Hearing loss constitutes one of the most prevalent conditions within the field of otolaryngology. Recent investigations have revealed that mutations in deafness-associated genes, including point mutations and variations in DNA sequences, can cause hearing impairments. With the ethology of deafness remaining unclear for a substantial portion of the affected population, further screenings for pathogenic mutations are imperative to unveil the underlying mechanisms. On this study, by using next-generation sequencing, we examine 129 commonly implicated deafness-related genes in a Chinese family with hearing loss, revealing a novel heterozygous dominant mutation in the GJB2 gene (GJB2: c.65T>G: p. Lys22Thr). This mutation consistently occurs in affected family members but is not detected in unaffected individuals, strongly suggesting its causative role in hearing loss. Structural analysis indicates potential disruption to the Cx26 gap junction channel's hydrogen bond and electrostatic interactions, aligning with predictions from the PolyPhen and SIFT algorithms. In conclusion, our study provides conclusive evidence that the identified heterozygous GJB2 mutation (GJB2: c.65T>G: p. Lys22Thr), specifically the K22T alteration, is the primary determinant of the family's deafness. This contribution enhances our understanding of the interplay between common deafness-associated genes and hearing loss, offering valuable insights for diagnostic guidance and the formulation of therapeutic strategies for this condition.

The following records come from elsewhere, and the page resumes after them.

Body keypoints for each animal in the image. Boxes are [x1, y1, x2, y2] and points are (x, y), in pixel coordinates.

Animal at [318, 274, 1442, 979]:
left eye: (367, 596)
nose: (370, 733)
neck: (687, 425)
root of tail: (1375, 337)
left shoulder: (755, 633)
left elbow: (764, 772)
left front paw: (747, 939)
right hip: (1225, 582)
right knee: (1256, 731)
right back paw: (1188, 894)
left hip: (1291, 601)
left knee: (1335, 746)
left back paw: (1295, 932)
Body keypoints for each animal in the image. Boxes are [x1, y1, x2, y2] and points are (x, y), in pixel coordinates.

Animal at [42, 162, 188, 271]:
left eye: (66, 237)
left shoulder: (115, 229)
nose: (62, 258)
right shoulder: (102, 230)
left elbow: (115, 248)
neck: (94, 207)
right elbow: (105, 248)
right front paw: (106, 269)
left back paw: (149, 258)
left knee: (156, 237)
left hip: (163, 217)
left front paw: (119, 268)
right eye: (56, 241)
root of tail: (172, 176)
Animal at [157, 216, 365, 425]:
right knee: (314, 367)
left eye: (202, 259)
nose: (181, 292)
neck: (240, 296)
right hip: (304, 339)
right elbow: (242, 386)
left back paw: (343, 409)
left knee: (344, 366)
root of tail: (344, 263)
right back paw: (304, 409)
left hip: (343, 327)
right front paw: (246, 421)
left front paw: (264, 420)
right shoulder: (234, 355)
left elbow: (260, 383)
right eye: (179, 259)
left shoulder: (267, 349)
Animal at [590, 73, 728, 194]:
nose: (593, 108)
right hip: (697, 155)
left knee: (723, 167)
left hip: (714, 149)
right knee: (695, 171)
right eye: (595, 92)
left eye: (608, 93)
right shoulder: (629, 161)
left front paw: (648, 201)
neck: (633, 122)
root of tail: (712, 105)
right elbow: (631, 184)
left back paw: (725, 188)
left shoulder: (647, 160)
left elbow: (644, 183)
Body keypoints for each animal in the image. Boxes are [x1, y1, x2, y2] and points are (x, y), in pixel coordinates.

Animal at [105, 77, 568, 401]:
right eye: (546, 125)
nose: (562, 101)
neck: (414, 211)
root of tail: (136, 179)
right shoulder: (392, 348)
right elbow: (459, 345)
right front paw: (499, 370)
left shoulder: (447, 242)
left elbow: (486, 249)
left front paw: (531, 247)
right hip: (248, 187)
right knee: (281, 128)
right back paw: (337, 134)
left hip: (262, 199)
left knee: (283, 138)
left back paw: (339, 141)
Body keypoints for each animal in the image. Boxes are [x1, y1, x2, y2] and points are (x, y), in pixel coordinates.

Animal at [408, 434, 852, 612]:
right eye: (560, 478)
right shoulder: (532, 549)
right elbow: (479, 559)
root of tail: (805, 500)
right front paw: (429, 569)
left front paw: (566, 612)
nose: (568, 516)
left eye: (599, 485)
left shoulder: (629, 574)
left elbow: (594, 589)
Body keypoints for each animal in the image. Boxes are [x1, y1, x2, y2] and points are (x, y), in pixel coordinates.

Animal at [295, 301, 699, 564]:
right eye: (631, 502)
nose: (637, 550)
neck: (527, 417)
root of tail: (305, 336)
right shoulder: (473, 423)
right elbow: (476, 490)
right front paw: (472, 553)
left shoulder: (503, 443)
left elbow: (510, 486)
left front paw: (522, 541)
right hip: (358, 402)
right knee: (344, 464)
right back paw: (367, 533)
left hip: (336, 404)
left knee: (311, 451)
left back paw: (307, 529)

Keywords: deafness; next-generation sequencing; point mutations.

Figure 1

Pedigree and PTA of the Chinese family The circle symbols represent women and squares indicate men. Open symbols mean unaffected patients and close symbols mean affected patients. The proband is indicated by an arrow and deceased persons are indicated by a diagonal line through the symbol. (A–F) The PTA was detected in affected members in the Chinese family. Frequency in hertz (Hz) is plotted on the x-axis and the auditory threshold in decibels (dB) on the y-axis. Round, right ear; square, left ear.

Figure 2

Mutation validation, conservation analysis and protomer structure of GJB2 (A) The identified mutation was confirmed by Sanger sequencing. The boxes indicate the location of the nucleotide changes. (B) Sequence alignment showing the Lys22 is a conserved residue among different species. NTH, N-terminal helix; TM1~TM4, transmembrane helices1~4; E1~E2, extracellular loops 1~2. (C) Topological diagram of the Cx26. The mutated site is indicated by arrow.

Figure 3

Structure views of Cx26, Cx30.3 and their mutations (A) Sequence alignment of Cx26 and Cx30. The sequence similarity is 71.9% while the sequence identity is 51.1%. (B) Structure views of Cx26 (left) and mutant Cx26-K22T (right). The mutant structure was constructed using Discover Studio. Main residues surrounding Lys22 within 10 Å, in grey; hydrogen bonds, green dotted lines. The H-bond between Tyr136 and Lys22 disappears when Lys22 is mutated into Thr22. The substitution of lysine with threonine also disrupts the possible electrostatic interaction between Lys22 and the neighbor residue Glu209. (C) Structure views of Cx30.3 (left) and Cx30.3-E204A (right). The homologous structure of Cx30.3 was constructed using SWISS-MODEL server. Further mutation was performed in Discover Studio. Main residues surrounding Glu204 within 10 Å. The H-bonds between Glu204 and the neighbor residues Ser21, Arg22 and Leu 200 are absent in E204A. The substitution of glutamate with alanine also disrupts the electrostatic interaction between Glu204 and the neighbor residue Arg22.